Rendir la vida por Cristo, por amor a Él, es el gesto más hermoso que cabe hacer. Ahí se cumple el primero de los mandamientos «amarás a Dios sobre todas las cosas», hasta por encima de la vida propia. Y a este gesto excelso, Jesús, el Señor, responde: “Al que me confiese delante de los hombres, le confesaré también yo delante de mi Padre celestial« (Mt 10,32).
Hoy desgraciadamente se dan cada vez con más frecuencia y en mayor número. Como nunca en la Historia. El mundo -al menos en esto, que grave e importante- no ha mejorado sino todo lo contrario: la intolerancia, la violencia, la falta de libertad religiosa y el odio especialmente a Cristo es algo que está en continuo crecimiento, y en todas partes de la Tierra.
Cuando leemos los correlatos de la noticias de cristianos asesinados por su fe, no podemos por menos de conmovernos ante el impacto. Aquello que legendariamente sabemos de los primeros mártires, hoy día se repite miméticamente. La imagen de esos hombres -cristianos ortodoxos-, padres de familia, siendo pasados a cuchillo por las hordas islamistas hablan por sí solas.
Recordemos el asesinado de varios cristianos en un autobús en Egipto: Cuando subieron al vehículo los asesinos fueron pidiéndoles que renunciaran a su fe, más o menos como se les pedía en la antigua Roma. Según se cuenta, la mayoría, aún teniendo la muerte en frente e incluso siendo salpicados por la sangre del de al lado y atemorizados por el ruido de las armas, no apostataron. ¡Cuánta fe de amor a Cristo!
En España, en la guerra civil, fueron arrebatadas 8.000 vidas por su fe católica; dicen las crónicas que no se conoce ningún caso de apostasía para salvar la vida.
Los “martirios” son de “muchos tipos”: desde éste de arrebatar la vida, hasta los de amedrentar y perseguir de múltiples formas: encarcelamientos, expulsándolos de sus casas y tierra, arrebatándoles todo, vivir bajo coacción y marginación social, etc. Entonces uno recuerda aquello de los discípulos de Jesús cuando fueron maltratados ante las autoridades:
«Después de haberles azotado, les intimaron que no hablasen en nombre de Jesús. Y les dejaron libres. Ellos marcharon de la presencia del Sanedrín contentos por haber sido considerados dignos de sufrir ultrajes por el Nombre» (Hch 5,40-41).

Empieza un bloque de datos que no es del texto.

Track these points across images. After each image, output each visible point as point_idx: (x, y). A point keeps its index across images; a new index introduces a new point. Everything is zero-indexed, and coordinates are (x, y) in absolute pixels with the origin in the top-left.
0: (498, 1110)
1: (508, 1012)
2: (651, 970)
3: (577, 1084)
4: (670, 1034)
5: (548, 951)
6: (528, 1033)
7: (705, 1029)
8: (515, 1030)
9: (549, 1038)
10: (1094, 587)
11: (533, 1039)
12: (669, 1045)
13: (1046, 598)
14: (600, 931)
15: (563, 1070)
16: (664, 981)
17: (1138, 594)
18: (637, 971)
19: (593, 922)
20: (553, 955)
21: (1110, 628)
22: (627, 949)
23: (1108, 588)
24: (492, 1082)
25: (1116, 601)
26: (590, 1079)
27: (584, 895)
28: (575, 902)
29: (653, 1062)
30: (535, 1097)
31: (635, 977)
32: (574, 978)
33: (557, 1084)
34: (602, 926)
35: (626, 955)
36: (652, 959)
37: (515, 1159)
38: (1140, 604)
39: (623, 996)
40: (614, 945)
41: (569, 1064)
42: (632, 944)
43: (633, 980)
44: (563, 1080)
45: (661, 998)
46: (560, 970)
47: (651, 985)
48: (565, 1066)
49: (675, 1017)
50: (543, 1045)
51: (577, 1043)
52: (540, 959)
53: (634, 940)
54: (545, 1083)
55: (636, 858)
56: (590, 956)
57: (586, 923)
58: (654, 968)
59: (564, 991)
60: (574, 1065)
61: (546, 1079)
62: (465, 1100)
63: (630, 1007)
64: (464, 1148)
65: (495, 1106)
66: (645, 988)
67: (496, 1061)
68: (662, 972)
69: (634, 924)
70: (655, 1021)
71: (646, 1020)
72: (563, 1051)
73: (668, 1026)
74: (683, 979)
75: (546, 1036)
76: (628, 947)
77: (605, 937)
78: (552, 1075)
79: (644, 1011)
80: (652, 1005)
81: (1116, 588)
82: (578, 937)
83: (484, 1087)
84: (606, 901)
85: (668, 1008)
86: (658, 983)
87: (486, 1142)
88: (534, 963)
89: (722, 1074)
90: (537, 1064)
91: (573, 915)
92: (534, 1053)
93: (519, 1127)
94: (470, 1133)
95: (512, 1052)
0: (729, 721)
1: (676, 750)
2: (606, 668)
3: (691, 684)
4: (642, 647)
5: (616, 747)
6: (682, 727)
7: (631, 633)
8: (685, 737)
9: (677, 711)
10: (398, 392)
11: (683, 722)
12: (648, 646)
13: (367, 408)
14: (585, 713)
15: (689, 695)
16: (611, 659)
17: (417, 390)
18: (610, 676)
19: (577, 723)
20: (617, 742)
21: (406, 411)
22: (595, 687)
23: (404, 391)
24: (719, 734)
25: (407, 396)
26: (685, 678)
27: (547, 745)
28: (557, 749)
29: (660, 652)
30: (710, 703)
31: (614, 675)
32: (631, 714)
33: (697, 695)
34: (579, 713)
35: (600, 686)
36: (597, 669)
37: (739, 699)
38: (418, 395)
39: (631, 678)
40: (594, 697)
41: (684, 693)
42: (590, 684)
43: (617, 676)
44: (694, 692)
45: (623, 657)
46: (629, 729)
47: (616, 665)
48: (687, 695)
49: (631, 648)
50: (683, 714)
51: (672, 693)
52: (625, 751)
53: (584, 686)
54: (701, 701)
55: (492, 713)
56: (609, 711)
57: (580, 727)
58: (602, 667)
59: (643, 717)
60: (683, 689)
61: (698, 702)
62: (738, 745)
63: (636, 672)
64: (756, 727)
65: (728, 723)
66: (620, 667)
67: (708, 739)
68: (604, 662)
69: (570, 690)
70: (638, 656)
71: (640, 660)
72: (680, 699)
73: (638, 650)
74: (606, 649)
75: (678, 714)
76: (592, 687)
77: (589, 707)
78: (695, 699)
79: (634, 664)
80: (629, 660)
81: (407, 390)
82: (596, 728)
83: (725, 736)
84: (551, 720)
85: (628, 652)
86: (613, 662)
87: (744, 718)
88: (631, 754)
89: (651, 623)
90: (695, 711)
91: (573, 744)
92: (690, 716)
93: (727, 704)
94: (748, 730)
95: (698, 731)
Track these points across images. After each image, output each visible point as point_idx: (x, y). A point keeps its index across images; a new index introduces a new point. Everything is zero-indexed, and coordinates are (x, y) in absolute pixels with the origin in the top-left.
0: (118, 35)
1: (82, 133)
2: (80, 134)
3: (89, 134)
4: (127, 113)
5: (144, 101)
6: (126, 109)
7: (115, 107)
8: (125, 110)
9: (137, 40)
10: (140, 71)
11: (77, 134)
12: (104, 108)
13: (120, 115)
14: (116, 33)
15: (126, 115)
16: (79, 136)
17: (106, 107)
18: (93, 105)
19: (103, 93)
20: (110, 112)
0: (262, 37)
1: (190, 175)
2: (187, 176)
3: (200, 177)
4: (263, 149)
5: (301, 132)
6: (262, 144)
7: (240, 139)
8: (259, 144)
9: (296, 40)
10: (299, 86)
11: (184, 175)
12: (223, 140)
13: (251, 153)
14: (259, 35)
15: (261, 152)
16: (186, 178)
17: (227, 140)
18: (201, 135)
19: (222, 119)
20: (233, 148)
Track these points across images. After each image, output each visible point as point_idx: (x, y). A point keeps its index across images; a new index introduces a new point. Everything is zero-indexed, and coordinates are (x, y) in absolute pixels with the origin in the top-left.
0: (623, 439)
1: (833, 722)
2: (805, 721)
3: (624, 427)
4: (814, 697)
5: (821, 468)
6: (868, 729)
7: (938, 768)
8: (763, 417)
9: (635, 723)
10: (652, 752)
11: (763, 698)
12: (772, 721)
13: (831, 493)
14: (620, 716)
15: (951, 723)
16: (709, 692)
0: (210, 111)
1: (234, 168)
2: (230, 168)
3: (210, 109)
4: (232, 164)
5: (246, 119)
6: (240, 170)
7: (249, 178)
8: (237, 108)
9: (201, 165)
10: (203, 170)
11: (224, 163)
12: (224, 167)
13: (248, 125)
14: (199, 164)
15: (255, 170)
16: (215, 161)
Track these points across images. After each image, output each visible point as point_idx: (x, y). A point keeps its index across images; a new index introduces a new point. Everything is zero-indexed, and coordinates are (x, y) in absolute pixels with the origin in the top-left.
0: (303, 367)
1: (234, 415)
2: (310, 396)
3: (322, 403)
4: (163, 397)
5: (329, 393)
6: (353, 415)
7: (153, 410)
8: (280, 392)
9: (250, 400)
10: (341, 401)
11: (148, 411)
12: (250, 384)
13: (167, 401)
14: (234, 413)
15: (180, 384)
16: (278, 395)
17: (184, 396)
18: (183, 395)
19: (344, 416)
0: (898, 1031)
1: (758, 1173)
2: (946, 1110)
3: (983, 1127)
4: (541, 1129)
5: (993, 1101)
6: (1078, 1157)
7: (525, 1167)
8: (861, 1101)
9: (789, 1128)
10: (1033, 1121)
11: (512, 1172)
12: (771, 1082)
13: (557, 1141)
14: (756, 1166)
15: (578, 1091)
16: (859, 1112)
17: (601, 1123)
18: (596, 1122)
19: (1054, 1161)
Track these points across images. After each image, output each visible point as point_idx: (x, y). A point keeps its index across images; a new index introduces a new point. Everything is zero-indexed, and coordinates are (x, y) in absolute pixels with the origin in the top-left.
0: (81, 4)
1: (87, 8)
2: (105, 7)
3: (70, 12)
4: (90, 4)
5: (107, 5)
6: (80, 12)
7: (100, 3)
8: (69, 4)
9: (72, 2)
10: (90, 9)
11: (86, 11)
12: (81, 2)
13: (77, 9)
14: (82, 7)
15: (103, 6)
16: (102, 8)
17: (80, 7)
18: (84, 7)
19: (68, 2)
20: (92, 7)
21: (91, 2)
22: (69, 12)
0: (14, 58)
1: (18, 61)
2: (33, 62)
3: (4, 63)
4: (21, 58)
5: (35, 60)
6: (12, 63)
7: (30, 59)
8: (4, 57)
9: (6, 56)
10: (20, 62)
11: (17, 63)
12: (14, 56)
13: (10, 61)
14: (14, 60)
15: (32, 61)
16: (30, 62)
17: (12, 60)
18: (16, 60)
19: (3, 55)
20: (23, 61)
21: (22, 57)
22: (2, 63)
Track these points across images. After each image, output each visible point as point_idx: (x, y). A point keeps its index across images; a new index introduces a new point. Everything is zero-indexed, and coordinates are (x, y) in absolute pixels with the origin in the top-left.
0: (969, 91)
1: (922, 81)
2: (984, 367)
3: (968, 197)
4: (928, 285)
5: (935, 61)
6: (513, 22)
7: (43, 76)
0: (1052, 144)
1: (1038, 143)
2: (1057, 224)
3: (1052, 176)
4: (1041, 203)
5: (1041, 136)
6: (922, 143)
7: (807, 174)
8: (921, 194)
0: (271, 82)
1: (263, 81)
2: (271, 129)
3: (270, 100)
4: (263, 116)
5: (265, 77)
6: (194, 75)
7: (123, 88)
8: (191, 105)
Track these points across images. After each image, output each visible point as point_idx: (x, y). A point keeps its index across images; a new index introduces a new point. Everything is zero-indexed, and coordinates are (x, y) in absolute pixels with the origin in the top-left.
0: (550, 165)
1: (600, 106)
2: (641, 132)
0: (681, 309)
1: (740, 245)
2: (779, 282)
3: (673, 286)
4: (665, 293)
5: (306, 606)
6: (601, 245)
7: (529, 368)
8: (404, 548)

No es que seamos masoquistas y deseemos gustosamente padecer esas atrocidades. No. Sino que a veces, a algunos la vida les pone a prueba; tesituras vitales que les colocan entre la espada y la pared, en un desafió en que se les hace adjurar de lo que más quieren –“amarás a Dios sobre todas las cosas”-, y no les queda más remedio que dar un paso al frente… Hace falta mucho temple, una gracia especial que otorga el Señor, para aguantar la mirada a la muerte que te viene de frente. Y de modo, que no solo la fe se pone a prueba, también la gracia de la presencia divina se manifiesta, dando valor y coraje; esto es algo que se palpa en el momento del martirio de tantos, los relatos así lo confirman, y los hechos lo demuestran: en España, de los miles de cristianos, miembros del clero, ninguno apostató en ese momento crucial, para salvar su vida.
Perder la vida, por entregarla con amor a Cristo y a los hermanos, está asociado al sacrificio de las víctimas inocentes -«hacerse sagrado», pues se reserva expiatoriamente para Dios-; rompe el espacio profano para trascender, y proporciona alegre esperanza, paz, fecundidad, salvación. Su sacrificio no ha sido en balde; tiene un gran valor, el máximo, pues se ha vinculado al martirio de Cristo.
A raíz de esto último, hace tiempo, la mujer de un mártir (de esos de la imagen) realizó unas declaraciones que fueron impactantes. Se llamaba Miriam, y decía con una naturalidad que sobrecoge: «Soy la esposa de un mártir. No estoy triste y no lo estaré jamás». El orgullo de la familia de un mártir es algo que nadie podrá arrebatar a los que han padecido el dolor de su pérdida.
Sabe que es una vida no perdida sino ganada para un lugar preferente, de palco, en la corte celestial. Aquellos que han lavado sus vestiduras con la sangre… y se hallan en primera fila delante del Señor. «Cuando abrió el quinto sello, vi debajo del altar las almas de los degollados a causa de la Palabra de Dios y del testimonio que mantuvieron» (Ap 6,9).
Hay quienes que no lo puede comprender. O sí; solo que no pueden vencer un sentimiento maligno que les embarga; ellos sabrán por qué, y si no, es que ignoran qué demonios los poseen. Se les hace poco el que se les halla arrebatado la vida, sino que también quieren arrebatarles el buen nombre, la palma del martirio y hasta, si fuera posible, la Gloria.